More fascinating than the hatred for a guy whose personal collection is available to play 365 days a year is the financial wizardry and knowledge of many pinball players. Several have concluded that Arnold is a clueless dolt who has mismanaged this project spectacularly. He is $200,000 short, after all, so he must he be an idiot.
Here I thought a guy who has shepherded the Hall of Fame for more than a decade, banking cash and donating to charity, must be doing something right. If it's a $10 million project, he came up $200,000 short due to the financial hardships of a pandemic that nobody projected, or planned for, two years ago. Foolish me, I'm impressed by what has been accomplished so far. The new building on the strip is nearly complete.
Other financial geniuses suggested that Arnold foolishly started the project last spring after the pandemic shut down Vegas casinos for more than two months. I don't have a clue what the financial ramifications would have been to suspending the project indefinitely and sitting on the vacant land instead of keeping construction workers employed during the pandemic, but pinball's Mensa members know that Arnold is a financial fool.
Point of reference: I have seen plenty of construction projects continue, or commence, since the pandemic graced Minnesota with its presence last spring. Why didn't all of those grind to a halt?
A few financial gurus noted that they have or do run a pinball business, and they don't ask pinball players to donate to their business. Fair enough, although none of them mentioned running their business as a nonprofit or noted how many thousands of dollars they have donated to charity.

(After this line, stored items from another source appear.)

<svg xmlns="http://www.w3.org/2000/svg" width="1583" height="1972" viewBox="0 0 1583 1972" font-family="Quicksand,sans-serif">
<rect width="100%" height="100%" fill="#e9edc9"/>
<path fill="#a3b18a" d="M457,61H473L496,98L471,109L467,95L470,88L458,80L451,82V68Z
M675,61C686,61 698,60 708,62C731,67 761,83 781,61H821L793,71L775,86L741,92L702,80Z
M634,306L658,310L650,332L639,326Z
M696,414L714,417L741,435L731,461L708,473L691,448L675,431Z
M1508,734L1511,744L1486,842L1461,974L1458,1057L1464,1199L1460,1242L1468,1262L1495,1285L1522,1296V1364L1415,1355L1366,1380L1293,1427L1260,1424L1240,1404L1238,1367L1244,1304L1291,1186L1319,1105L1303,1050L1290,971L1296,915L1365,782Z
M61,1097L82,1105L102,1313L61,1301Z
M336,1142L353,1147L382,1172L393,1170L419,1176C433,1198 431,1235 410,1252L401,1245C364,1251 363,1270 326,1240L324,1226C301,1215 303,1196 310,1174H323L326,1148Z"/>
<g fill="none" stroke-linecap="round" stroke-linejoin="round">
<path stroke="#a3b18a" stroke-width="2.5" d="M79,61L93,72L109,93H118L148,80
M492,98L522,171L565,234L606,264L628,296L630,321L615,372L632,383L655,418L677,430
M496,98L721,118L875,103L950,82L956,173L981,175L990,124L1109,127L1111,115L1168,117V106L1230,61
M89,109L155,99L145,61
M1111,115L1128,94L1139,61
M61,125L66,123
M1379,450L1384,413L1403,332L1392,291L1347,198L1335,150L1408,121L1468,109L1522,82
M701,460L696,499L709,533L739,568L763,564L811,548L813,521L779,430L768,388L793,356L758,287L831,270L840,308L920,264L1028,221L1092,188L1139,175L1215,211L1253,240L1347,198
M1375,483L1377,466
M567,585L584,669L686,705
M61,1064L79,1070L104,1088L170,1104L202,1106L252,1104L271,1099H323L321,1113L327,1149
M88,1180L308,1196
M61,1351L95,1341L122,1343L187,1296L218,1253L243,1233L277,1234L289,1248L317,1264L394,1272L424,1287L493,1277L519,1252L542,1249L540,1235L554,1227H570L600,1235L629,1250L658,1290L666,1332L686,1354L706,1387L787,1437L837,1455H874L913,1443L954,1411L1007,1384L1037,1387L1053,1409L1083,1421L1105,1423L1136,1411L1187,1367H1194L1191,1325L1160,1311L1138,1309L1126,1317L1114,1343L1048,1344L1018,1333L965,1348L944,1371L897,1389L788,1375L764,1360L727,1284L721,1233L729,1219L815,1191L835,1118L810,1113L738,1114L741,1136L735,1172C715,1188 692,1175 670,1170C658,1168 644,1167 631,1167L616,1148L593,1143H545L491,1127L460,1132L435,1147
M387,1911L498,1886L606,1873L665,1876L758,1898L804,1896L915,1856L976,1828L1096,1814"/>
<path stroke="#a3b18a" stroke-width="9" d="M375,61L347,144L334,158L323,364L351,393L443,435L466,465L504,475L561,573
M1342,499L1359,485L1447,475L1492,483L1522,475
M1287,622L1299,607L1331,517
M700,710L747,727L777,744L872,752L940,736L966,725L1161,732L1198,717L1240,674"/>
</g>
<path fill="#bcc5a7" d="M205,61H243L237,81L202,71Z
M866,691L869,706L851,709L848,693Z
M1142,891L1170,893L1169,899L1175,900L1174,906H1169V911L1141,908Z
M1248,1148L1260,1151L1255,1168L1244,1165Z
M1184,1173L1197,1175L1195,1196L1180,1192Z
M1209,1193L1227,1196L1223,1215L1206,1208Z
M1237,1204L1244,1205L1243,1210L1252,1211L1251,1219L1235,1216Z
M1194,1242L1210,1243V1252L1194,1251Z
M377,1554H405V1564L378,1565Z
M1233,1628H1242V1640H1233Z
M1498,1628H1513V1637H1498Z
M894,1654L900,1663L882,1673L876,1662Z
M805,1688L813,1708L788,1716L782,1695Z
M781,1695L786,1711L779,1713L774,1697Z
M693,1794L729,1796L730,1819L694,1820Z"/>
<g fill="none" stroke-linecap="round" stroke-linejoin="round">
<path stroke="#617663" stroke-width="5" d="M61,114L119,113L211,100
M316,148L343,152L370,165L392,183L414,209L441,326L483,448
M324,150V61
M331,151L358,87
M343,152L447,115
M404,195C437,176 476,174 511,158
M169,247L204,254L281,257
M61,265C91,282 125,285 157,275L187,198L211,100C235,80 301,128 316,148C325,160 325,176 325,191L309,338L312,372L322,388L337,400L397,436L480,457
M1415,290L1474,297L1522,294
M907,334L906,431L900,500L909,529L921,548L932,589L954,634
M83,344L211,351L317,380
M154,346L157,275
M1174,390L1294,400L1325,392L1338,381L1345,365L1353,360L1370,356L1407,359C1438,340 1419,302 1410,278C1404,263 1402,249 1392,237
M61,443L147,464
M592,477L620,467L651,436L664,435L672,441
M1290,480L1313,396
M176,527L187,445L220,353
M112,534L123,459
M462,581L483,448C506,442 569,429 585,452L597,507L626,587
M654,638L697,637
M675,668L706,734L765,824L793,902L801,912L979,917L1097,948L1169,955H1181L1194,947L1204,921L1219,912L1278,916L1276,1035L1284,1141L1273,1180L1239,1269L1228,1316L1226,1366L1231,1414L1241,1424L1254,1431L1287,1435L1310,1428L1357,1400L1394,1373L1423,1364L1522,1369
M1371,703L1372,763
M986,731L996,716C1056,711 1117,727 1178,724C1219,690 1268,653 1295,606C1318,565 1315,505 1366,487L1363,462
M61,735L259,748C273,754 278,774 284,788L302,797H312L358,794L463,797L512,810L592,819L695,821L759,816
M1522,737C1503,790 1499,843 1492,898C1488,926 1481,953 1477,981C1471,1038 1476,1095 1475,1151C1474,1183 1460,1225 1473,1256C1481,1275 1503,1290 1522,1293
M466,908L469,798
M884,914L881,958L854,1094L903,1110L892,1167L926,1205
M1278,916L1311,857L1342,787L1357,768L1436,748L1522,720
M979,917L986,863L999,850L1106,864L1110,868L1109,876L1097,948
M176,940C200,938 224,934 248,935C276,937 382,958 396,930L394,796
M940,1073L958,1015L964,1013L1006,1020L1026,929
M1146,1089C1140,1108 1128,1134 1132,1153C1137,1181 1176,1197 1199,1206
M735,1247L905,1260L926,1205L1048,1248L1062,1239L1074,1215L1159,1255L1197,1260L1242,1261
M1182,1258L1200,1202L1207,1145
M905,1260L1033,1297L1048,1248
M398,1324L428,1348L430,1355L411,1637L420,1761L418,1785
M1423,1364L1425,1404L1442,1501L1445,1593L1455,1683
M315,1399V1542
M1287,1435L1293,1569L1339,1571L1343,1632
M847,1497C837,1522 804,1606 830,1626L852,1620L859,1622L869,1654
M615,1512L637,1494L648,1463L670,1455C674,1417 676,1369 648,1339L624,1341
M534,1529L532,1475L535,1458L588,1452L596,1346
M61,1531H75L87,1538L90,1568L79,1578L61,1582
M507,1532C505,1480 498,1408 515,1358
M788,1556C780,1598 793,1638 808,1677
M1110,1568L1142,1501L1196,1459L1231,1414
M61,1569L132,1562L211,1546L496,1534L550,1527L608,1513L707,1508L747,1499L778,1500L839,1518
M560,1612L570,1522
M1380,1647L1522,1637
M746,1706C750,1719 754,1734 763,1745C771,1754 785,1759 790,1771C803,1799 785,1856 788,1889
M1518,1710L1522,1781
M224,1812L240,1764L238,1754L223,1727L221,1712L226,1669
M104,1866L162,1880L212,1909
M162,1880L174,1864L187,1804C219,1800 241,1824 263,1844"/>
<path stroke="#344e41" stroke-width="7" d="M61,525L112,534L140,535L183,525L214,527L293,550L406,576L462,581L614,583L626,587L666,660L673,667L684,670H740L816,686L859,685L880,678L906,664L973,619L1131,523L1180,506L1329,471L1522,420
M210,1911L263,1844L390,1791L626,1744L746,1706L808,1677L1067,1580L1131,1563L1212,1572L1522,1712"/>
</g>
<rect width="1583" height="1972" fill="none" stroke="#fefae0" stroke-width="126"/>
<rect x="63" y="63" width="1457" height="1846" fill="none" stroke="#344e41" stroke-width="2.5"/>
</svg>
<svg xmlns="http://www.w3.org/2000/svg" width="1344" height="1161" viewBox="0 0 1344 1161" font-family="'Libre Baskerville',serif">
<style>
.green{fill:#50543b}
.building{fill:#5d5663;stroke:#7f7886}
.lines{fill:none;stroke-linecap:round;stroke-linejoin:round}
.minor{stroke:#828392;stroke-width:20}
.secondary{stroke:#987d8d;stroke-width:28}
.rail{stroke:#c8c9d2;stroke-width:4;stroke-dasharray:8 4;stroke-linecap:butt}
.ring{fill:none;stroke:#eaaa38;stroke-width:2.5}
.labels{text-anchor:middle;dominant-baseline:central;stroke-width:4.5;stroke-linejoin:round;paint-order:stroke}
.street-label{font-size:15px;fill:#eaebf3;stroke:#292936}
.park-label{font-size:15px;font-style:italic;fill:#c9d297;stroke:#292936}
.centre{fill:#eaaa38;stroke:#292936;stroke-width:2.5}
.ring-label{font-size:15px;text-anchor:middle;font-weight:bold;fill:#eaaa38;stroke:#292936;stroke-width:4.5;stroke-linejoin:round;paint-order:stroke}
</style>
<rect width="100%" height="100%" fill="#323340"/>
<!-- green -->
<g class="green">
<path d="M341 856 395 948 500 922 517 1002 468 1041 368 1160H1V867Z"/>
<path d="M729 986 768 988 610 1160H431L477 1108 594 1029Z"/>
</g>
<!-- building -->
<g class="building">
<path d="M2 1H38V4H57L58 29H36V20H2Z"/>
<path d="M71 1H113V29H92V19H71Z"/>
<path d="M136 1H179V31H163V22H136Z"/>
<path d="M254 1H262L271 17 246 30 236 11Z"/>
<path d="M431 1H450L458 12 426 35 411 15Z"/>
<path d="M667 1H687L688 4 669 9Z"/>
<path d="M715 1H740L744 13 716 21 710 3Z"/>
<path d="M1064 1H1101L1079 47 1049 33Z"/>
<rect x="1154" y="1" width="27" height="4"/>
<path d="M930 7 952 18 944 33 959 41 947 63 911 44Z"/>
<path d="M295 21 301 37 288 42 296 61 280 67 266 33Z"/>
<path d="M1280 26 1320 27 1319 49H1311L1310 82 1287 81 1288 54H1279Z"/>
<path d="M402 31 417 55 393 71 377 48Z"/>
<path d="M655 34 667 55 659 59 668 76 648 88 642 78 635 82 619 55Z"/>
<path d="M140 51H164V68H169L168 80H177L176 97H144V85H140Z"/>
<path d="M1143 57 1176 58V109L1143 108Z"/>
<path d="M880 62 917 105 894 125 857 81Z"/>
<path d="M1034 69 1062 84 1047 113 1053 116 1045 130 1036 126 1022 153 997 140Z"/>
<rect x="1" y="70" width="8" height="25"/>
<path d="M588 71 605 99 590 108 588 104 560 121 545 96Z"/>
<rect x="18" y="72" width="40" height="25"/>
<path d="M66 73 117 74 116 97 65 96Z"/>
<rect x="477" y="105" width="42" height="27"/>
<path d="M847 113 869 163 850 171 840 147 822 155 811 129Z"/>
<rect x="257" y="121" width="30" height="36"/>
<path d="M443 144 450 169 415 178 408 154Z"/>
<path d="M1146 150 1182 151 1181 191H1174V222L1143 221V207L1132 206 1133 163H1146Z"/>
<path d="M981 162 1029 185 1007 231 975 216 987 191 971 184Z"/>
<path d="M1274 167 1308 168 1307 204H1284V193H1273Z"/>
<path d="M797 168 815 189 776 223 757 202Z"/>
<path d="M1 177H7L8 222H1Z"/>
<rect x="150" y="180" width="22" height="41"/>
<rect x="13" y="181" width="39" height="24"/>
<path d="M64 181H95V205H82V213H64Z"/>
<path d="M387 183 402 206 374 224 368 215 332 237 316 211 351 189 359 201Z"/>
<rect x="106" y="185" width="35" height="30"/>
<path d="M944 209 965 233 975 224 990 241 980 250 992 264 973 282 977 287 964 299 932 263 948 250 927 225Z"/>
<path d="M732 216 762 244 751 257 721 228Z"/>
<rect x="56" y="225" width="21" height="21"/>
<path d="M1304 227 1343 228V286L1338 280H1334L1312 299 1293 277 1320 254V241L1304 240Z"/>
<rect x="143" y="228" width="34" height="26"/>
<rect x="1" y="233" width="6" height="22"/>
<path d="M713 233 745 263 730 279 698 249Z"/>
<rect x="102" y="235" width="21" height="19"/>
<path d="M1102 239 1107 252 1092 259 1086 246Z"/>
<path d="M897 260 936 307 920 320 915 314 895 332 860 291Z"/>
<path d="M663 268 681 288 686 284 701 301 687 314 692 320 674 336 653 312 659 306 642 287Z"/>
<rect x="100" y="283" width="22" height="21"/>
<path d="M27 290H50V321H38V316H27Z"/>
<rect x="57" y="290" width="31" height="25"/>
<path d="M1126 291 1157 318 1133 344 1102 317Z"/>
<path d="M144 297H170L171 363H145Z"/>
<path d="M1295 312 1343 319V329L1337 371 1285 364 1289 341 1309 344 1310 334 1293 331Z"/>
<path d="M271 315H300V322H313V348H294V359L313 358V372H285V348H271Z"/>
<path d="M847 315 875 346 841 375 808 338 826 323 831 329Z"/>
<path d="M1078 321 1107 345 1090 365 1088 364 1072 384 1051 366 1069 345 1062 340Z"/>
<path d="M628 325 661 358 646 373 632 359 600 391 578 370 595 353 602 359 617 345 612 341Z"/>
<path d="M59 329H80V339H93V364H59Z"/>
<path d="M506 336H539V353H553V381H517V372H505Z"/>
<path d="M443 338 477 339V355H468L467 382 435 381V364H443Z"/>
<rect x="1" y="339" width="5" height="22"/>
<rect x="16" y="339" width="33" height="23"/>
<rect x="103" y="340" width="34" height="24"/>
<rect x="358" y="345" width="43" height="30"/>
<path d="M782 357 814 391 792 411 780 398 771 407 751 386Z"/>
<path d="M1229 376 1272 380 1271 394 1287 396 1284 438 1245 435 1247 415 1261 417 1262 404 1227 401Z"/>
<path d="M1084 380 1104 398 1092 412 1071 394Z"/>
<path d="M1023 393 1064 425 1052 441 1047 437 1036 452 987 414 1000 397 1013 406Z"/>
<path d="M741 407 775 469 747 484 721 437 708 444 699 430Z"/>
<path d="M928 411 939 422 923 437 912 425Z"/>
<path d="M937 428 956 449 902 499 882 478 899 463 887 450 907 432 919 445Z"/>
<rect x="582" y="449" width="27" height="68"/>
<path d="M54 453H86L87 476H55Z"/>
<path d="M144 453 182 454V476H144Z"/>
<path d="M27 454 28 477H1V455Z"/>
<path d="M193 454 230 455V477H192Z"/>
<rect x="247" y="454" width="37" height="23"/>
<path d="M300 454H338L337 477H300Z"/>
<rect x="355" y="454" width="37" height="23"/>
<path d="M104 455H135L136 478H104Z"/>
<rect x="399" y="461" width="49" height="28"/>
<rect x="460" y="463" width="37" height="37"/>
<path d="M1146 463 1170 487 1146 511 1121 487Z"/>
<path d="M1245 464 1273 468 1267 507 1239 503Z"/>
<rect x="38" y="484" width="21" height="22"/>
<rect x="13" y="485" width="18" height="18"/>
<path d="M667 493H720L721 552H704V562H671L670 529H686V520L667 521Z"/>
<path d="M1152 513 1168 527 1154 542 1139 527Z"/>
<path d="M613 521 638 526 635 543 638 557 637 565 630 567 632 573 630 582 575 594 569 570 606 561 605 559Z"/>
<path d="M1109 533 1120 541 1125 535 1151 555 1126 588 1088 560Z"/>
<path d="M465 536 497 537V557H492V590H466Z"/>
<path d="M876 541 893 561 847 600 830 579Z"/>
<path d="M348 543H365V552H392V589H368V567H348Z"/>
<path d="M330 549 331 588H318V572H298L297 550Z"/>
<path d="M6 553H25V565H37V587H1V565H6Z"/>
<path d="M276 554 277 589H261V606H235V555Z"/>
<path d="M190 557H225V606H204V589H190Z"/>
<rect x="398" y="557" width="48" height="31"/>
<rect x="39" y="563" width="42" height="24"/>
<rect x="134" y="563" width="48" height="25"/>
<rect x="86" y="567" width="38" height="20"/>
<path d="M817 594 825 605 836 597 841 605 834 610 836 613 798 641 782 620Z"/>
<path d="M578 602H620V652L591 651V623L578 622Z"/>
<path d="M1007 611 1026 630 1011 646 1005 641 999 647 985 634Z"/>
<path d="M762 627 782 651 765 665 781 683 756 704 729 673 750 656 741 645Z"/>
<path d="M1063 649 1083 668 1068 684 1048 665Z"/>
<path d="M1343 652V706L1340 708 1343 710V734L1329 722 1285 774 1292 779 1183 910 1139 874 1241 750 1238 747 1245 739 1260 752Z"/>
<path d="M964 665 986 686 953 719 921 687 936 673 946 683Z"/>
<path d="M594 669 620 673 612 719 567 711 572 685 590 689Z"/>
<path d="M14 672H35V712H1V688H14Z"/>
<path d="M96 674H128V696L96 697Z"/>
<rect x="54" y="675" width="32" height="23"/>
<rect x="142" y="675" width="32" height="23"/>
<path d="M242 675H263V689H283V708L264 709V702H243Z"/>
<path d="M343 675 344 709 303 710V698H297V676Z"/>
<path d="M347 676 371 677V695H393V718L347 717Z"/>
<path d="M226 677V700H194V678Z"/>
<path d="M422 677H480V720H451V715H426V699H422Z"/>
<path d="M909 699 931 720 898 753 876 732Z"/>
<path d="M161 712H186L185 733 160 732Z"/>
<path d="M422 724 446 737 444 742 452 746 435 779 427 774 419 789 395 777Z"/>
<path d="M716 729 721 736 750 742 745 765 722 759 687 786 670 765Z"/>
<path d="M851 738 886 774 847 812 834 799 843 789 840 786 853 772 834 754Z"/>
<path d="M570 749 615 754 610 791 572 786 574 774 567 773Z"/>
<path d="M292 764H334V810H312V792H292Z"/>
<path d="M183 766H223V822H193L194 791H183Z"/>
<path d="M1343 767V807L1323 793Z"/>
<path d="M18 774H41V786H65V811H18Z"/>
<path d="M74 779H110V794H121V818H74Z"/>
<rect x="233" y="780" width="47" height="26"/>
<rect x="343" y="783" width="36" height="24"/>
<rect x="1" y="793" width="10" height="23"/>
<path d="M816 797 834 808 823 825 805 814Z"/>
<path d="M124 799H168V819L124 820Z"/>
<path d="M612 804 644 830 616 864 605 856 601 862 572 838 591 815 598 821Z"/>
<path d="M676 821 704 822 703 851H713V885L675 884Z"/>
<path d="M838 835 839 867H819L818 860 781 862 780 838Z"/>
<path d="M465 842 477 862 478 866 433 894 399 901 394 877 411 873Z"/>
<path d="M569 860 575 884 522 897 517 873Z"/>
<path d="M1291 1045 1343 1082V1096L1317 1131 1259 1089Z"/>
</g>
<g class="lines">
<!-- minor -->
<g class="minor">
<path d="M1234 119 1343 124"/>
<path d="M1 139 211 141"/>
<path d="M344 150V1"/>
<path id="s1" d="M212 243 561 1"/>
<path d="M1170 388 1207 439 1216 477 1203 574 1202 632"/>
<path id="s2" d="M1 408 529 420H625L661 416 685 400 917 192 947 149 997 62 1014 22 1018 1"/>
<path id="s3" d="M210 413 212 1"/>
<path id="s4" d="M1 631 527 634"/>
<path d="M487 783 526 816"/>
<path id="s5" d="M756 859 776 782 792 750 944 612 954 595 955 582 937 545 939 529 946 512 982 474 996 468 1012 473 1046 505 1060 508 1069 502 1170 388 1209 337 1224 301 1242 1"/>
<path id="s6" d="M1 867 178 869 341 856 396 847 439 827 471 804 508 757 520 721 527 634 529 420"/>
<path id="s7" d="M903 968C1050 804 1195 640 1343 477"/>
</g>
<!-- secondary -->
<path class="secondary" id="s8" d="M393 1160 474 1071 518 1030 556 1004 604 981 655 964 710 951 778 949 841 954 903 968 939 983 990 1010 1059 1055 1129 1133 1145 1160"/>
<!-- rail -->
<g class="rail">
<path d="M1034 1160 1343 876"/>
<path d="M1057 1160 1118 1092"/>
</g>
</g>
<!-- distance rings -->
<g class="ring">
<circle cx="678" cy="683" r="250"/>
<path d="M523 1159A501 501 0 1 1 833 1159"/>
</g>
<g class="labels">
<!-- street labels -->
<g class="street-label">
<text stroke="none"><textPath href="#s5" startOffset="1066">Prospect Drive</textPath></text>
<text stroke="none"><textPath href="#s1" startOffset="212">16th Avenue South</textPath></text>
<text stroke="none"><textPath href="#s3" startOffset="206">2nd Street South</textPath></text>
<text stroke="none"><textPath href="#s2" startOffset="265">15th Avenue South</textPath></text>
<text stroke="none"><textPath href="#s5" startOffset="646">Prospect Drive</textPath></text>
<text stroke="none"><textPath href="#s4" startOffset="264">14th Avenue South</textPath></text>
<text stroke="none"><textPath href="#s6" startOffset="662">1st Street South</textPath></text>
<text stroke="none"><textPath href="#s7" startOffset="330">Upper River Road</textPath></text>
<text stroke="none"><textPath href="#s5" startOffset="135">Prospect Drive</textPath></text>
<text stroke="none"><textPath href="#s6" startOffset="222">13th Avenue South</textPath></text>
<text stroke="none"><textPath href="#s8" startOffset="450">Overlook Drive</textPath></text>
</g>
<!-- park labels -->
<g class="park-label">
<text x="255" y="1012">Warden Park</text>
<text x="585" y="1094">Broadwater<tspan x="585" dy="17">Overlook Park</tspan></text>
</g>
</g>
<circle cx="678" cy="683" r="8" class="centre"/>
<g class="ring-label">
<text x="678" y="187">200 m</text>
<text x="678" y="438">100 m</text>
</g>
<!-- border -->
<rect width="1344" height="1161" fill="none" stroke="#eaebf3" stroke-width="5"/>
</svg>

If there's anything I question, it's the need to raise $200,000 from the pinball community. Some pinheads wondered why there isn't some sort of corporate sponsorship or other fundraising mechanism to help build an oversized arcade dedicated to preserving the history of pinball. Fair question.
Arnold isn't interested in amassing debt in order to build a Las Vegas strip Hall of Fame, although it can't be that hard to finance the final $200,000 of construction costs for the project. But it appears he just doesn't want to do it. Building a big new Vegas attraction without a huge debt to pay off? How un-American!
One way or another, we'll have a new Hall of Fame in Vegas, on the strip, and likely before my next visit to Vegas.
It will attract thousands of tourists per week, if we ever get past the pandemic. Most of those tourists will go home with a smile on their face, having relived their youth or experienced something new, something they never imagined.